Google's new Play Store policies target bothersome adverts and counterfeit cryptocurrency applications

Google’s new Play Store policies target bothersome adverts and counterfeit cryptocurrency applications

Several more adjustments are included in Google’s new policies. For example, if their app sells subscriptions, developers will be forced to connect to an “easy-to-use, online option” for cancelling subscriptions – the firm did state that links to Google Play’s subscription centre qualify. Google is also clamping down on health misinformation, adding a section stating that applications cannot provide inaccurate information about immunizations, unapproved therapies, or “other hazardous health practises, such as conversion therapy.”
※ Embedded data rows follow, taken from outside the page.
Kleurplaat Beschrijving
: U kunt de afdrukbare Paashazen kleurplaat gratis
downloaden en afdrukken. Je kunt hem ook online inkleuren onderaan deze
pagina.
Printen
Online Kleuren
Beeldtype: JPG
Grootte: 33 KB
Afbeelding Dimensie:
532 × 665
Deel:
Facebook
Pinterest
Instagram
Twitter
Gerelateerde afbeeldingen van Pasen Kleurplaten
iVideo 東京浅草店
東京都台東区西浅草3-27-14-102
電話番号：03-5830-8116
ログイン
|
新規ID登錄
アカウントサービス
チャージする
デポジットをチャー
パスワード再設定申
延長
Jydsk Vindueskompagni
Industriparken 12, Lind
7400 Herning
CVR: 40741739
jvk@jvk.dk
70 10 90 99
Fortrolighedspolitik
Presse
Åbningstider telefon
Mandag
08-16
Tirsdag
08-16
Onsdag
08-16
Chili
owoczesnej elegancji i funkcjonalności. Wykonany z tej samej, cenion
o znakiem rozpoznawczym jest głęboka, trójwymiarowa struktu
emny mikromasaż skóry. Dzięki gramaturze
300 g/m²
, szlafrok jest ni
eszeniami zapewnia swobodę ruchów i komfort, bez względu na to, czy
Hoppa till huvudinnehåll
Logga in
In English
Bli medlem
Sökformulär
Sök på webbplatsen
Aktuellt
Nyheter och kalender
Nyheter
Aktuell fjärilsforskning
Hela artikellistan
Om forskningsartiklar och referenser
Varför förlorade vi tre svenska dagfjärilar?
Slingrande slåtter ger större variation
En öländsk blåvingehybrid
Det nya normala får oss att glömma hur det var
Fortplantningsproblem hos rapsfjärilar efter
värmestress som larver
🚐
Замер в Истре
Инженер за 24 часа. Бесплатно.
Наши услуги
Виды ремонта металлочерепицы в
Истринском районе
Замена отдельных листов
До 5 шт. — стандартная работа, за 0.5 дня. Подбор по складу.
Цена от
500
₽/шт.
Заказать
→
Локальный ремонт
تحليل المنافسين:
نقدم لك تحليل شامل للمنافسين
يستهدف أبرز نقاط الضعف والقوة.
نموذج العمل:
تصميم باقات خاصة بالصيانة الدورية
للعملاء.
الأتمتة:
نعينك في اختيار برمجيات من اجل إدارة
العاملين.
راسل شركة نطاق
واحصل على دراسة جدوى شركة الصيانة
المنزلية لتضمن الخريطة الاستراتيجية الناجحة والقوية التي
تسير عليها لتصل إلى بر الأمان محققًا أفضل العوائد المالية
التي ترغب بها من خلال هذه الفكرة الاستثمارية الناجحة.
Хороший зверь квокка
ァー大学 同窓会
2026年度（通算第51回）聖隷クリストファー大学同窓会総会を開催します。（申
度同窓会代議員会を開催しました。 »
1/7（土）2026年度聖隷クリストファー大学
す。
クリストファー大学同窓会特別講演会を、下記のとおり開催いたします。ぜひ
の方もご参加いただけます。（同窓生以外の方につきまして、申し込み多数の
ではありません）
The update also updates the terminology around monitoring applications, or “stalkerware,” stating that any programme designed to follow users must utilise a special marker informing Google what it’s doing and that apps must state in their Play Store description that they may monitor or track you. (These applications are still only permitted to follow workers and children – Google expressly states that using these apps to track someone else, such as a spouse, is prohibited, even if the user claims the person being tracked is aware of it.)

The amended “Impersonation” section has one rather amusing tidbit: in addition to other firms, developers, and organisations, Google’s new guidelines state that developers cannot attempt to fool customers into believing their app is linked with an “entity” if it is not. As an example, Google offers an app with iconography that might lead users to believe it is linked with a government or cryptocurrency initiative.